[Stored data entries]
-- -- --
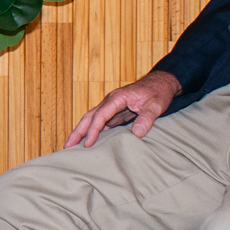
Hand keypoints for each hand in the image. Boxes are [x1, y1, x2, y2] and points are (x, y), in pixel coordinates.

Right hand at [65, 70, 179, 147]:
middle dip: (77, 132)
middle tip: (67, 147)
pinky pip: (100, 122)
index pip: (100, 116)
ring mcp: (112, 106)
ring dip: (82, 132)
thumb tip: (137, 134)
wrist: (162, 83)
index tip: (88, 144)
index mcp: (117, 98)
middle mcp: (110, 101)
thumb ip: (147, 118)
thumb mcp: (156, 105)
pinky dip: (92, 131)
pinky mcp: (116, 112)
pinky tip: (89, 141)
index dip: (93, 131)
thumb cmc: (158, 92)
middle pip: (89, 117)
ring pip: (92, 119)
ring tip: (72, 146)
-- -- --
[Requirement]
Whenever the string "index" occurs in a line of the entries above, copy that line.

[Written response]
index pip: (100, 116)
index tip: (88, 144)
index mcp: (117, 98)
index dip: (93, 131)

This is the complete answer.